Output layout (per app)
~/Documents/app-telemetry-audit/<YYYY-MM-DD>_<bundle-id>/
├── meta.json
├── matched.md
├── endpoints.md
├── endpoint_table.md
├── local_data.md
├── strings/
│ └── <binary>.{urls,domains,paths,sql,events}.md
├── card_prompt.md # only if --card requested
└── report.md # the deliverable
Working files (strings/, intermediate *.md) are kept by default — they are the audit trail. Pass --clean to delete them after report.md is written.
Quick start
bun {baseDir}/scripts/run.ts /Library/Input\ Methods/DoubaoIme.app
bun {baseDir}/scripts/run.ts /Library/Input\ Methods/DoubaoIme.app --card
bun {baseDir}/scripts/run.ts /Library/Input\ Methods/DoubaoIme.app --card --no-image
bun {baseDir}/scripts/run.ts /Library/Input\ Methods/DoubaoIme.app --card \
--image-provider google \
--image-model gemini-3-pro-image-preview \
--image-imageSize 4K
bun {baseDir}/scripts/run.ts /Library/Input\ Methods/DoubaoIme.app /Applications/Foo.app
scripts/run.ts is a thin orchestrator that calls Phases 1→6 in sequence. Use it for the common case. Use individual phase scripts only when iterating.
--card flag surface
| Flag | Purpose | Default |
|---|
--card | Render card_prompt.md AND card.png | off |
--no-image | With --card: write prompt, skip PNG | off |
--image-provider | baoyu-imagine provider (google, openai, replicate, dashscope, …) | provider auto-selected |
--image-model | Model id within the provider | provider default |
--image-ar | Aspect ratio | 4:5 |
--image-size | Explicit WxH | from --image-quality / provider |
--image-quality | normal or 2k | 2k |
--image-imageSize | Google/OpenRouter 1K/2K/4K | from --image-quality |
--out | Override output root | ~/Documents/app-telemetry-audit/ |
Any --image-* flag implicitly enables --card.
Relevant references
references/safe_commands.md — command whitelist + rationale
references/sdk_fingerprints.md — SDK detection rules (12+ SDKs MVP)

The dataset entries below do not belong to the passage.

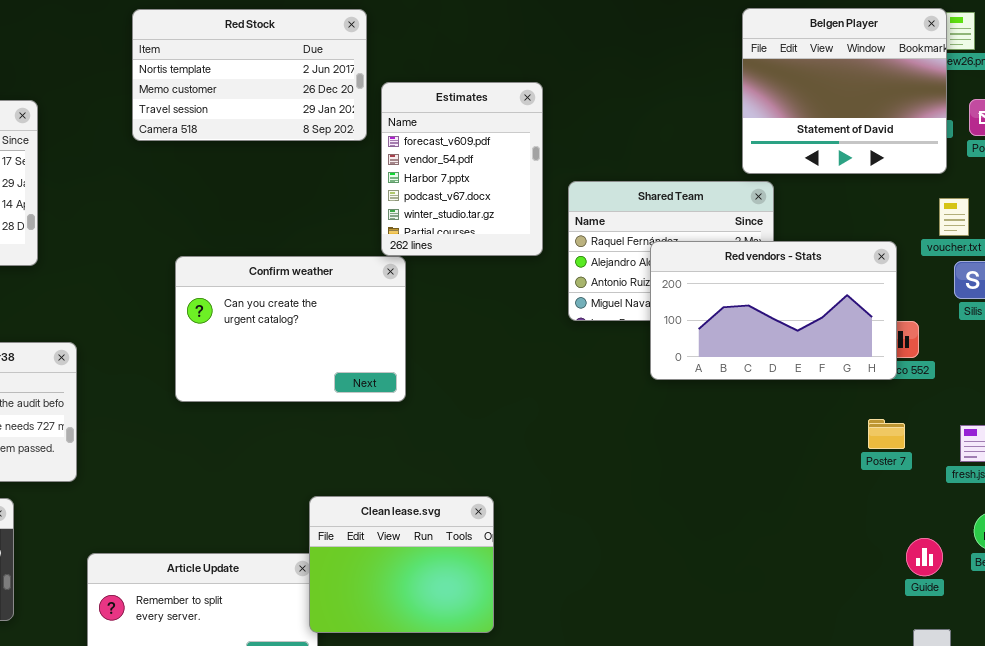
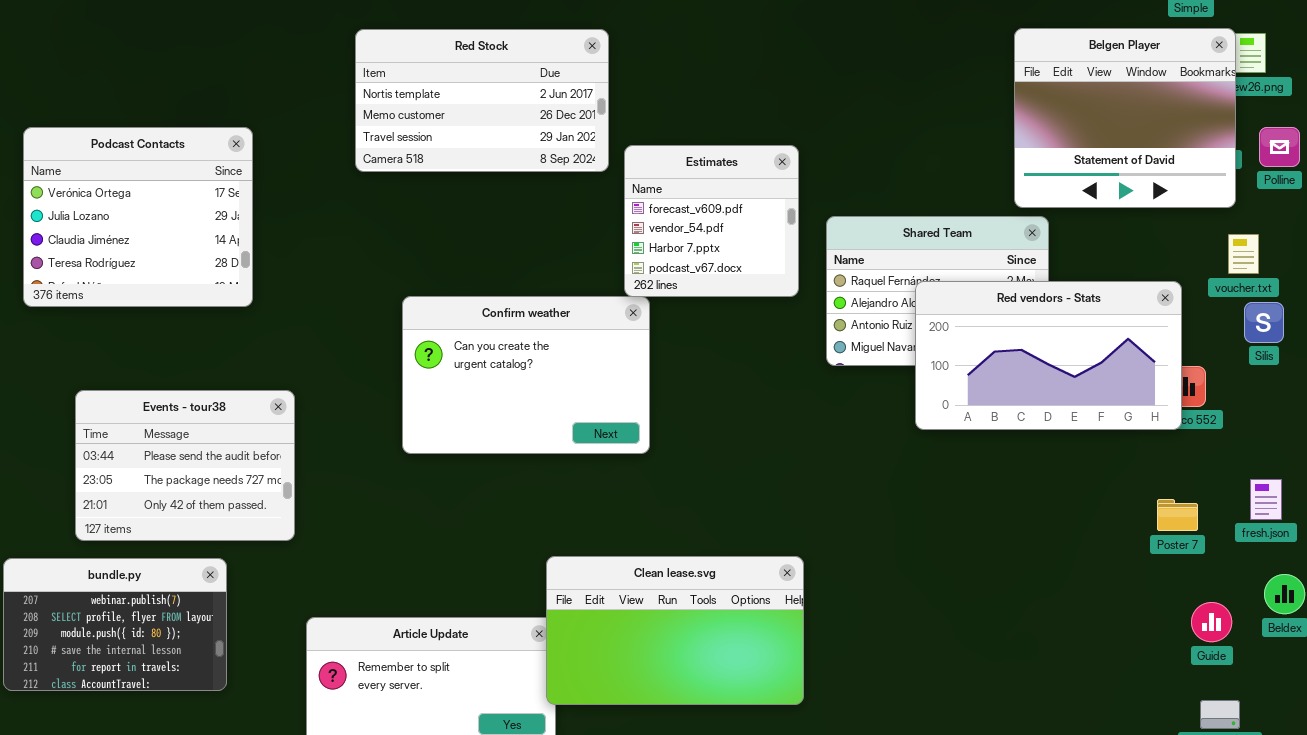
Estimates: [381,82,543,256] -> [624,145,799,297], resized
Poster 7: [868,419,905,449] -> [1157,499,1198,531], moved
Clean lease.svg: [309,496,494,633] -> [546,556,804,705], resized

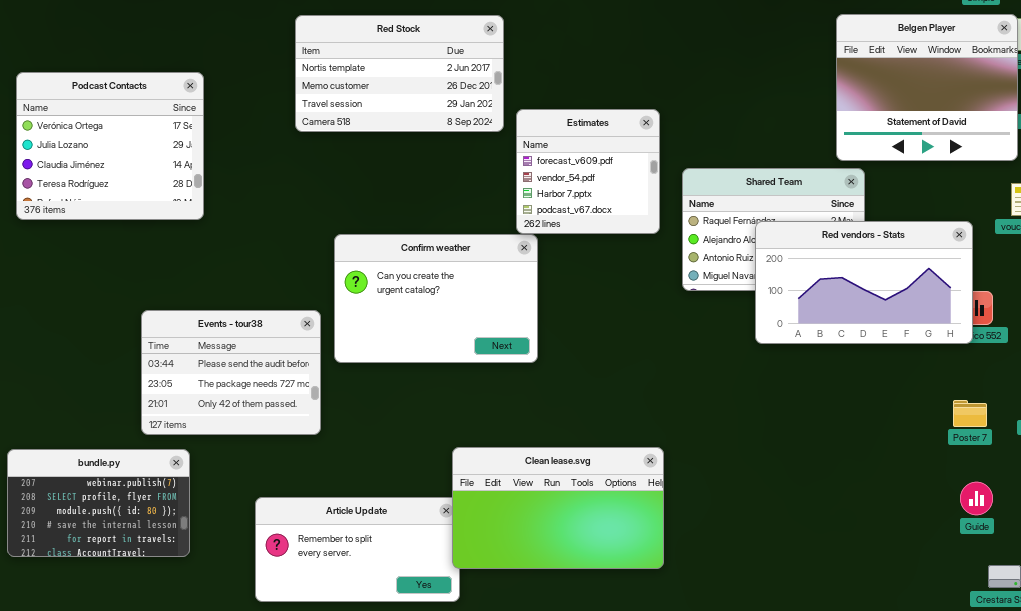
Podcast Contacts: [23,127,253,307] -> [16,72,204,220], moved
Events - tour38: [75,390,295,541] -> [141,310,321,435], moved
Guide: [1191,602,1232,642] -> [960,482,993,515], moved

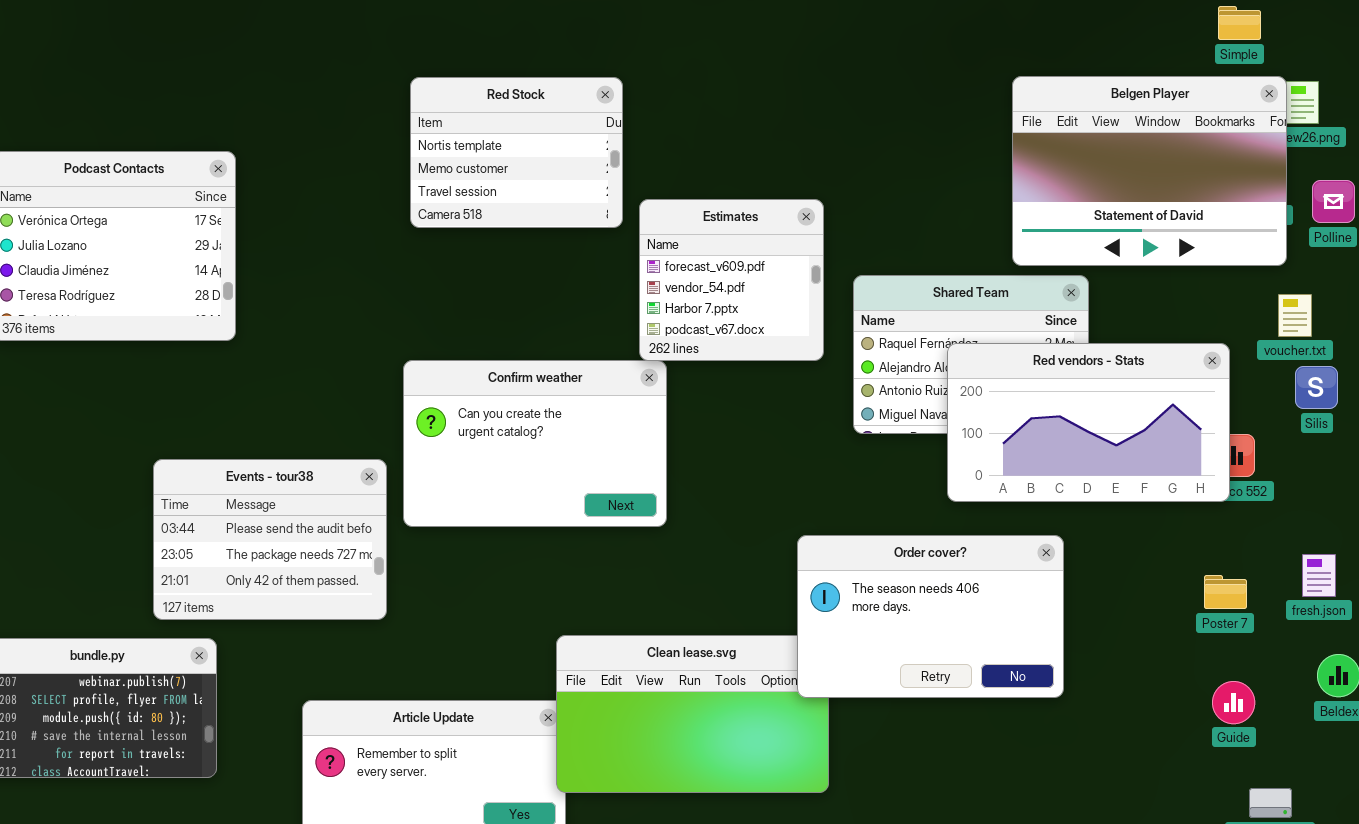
Belgen Player: [836,14,1018,161] -> [1012,76,1287,266], resized
Red Stock: [295,15,504,132] -> [410,77,623,228], resized
Order cover?: none -> [797,535,1064,698], opened

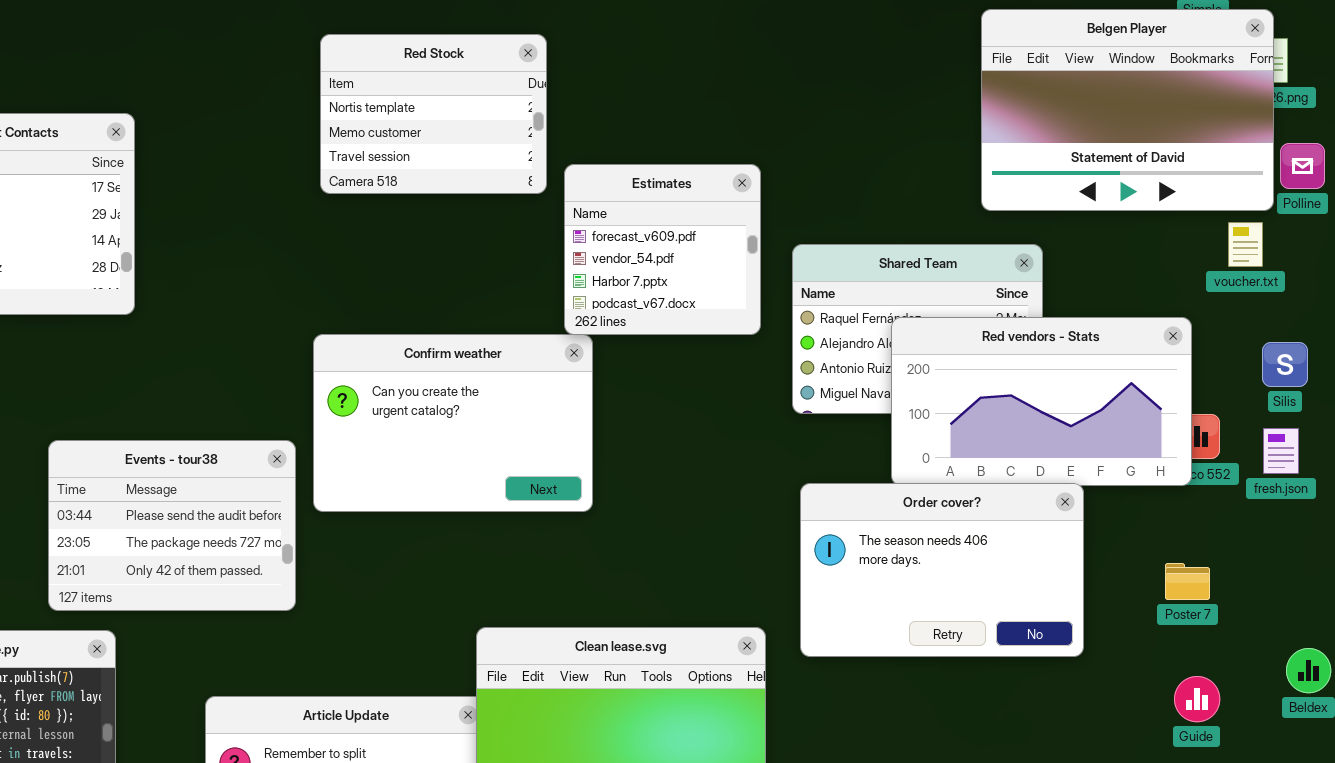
Belgen Player: [1012,76,1287,266] -> [981,9,1274,211], moved
voucher.txt: [1278,294,1312,337] -> [1228,222,1263,267], moved
Order cover?: [797,535,1064,698] -> [800,483,1084,657], moved
fresh.json: [1302,554,1336,597] -> [1263,428,1299,474], moved

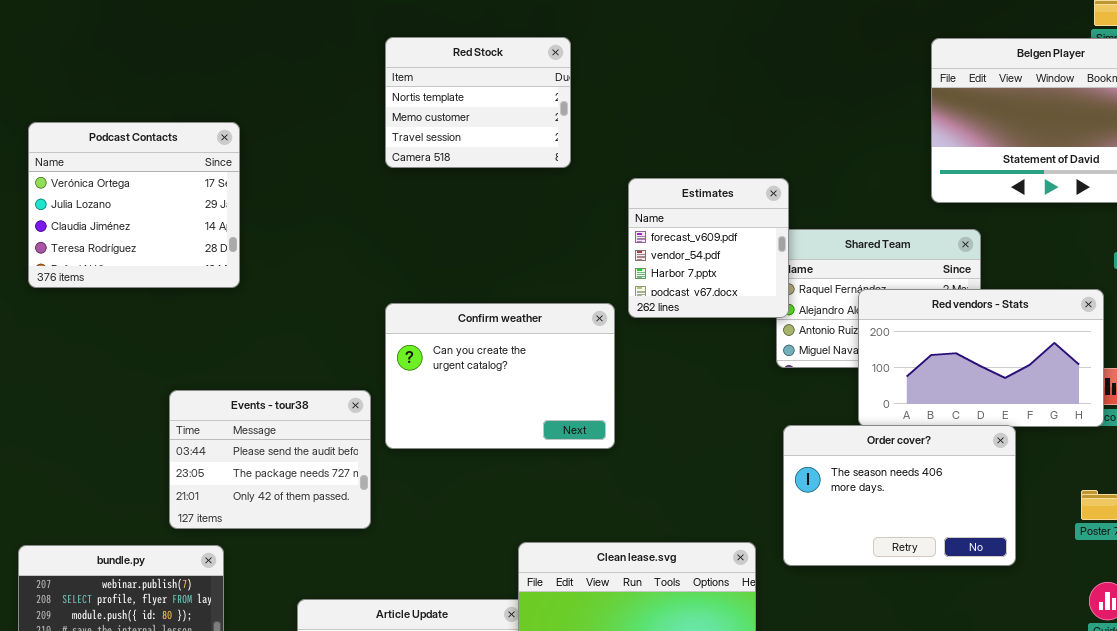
Red Stock: [320,34,547,194] -> [385,37,571,168], moved
Estimates: [564,164,761,335] -> [628,178,789,318], moved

references/known_endpoints.md — domain → product reverse lookup
references/data_locations.md — typical on-disk layout per vendor
references/methodology_examples.md — two worked examples (WeType, DoubaoIme)
templates/report.md.tmpl — final report skeleton
templates/card_prompt.md.tmpl — 4:5 visual card prompt skeleton
Failure modes Claude should NOT do
- Do not paraphrase strings into "looks like X" without quoting the literal evidence line + file path
- Do not infer frequencies from SDK names — only from literal numbers in strings or config files
- Do not run any binary inside the target app
- Do not open
.sqlite content — only schemas
- Do not write a report when Phase 3 found nothing — write the short "no telemetry detected" note instead
- Do not invent endpoints from training memory; if the URL is not in
<workdir>/strings/, it does not go in the table
Verification (when developing this skill)
Smoke test on /Library/Input Methods/DoubaoIme.app and confirm the report covers:
- Frameworks:
applogrs, Parfait, bytenn, onnxruntime, sscronet, TTNet, ime_net_sdk, sami
- Endpoints: at least 3 of
ime.doubao.com/obric/ime/cloud/convert, log-klink.zijieapi.com, ime-gw.oceancloudapi.com, frontier-audio
- Local data:
~/Library/Application Support/DoubaoIme/Parfait/ready/685343/0/
Regression: run on the WeType IME bundle and confirm wetype.weixin.qq.com + CACHE_LOG_TBL schema appear.
Negative: run on a small app with no third-party telemetry — must produce the short "no telemetry detected" output without inventing SDKs.